## [Try it]
Only the number is needed: how many lines of the records include "hand"?

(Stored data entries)
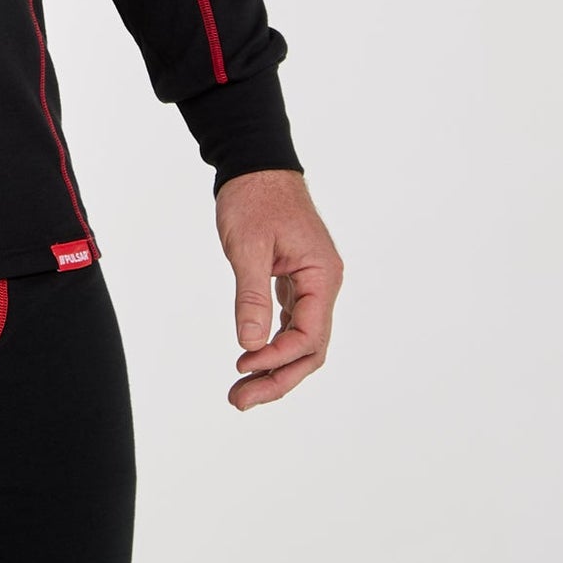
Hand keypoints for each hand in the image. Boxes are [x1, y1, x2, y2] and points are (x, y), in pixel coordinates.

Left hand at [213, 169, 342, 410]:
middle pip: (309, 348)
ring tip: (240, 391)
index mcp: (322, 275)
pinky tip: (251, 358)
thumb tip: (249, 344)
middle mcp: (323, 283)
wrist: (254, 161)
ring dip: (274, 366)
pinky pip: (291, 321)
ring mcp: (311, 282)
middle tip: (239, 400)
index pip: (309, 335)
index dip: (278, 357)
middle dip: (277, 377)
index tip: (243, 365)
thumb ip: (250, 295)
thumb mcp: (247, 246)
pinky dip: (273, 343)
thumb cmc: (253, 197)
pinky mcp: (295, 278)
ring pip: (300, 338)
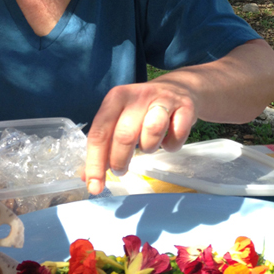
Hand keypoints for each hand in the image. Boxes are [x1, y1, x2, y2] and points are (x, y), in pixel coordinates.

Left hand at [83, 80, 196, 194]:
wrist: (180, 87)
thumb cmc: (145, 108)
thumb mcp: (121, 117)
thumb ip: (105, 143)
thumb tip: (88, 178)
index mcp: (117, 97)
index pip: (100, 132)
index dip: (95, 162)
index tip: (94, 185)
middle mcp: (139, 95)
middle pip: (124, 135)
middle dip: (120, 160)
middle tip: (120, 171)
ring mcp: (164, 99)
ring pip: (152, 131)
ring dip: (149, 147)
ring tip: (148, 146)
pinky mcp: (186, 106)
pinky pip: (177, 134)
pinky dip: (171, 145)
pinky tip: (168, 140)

## [Exercise output]
4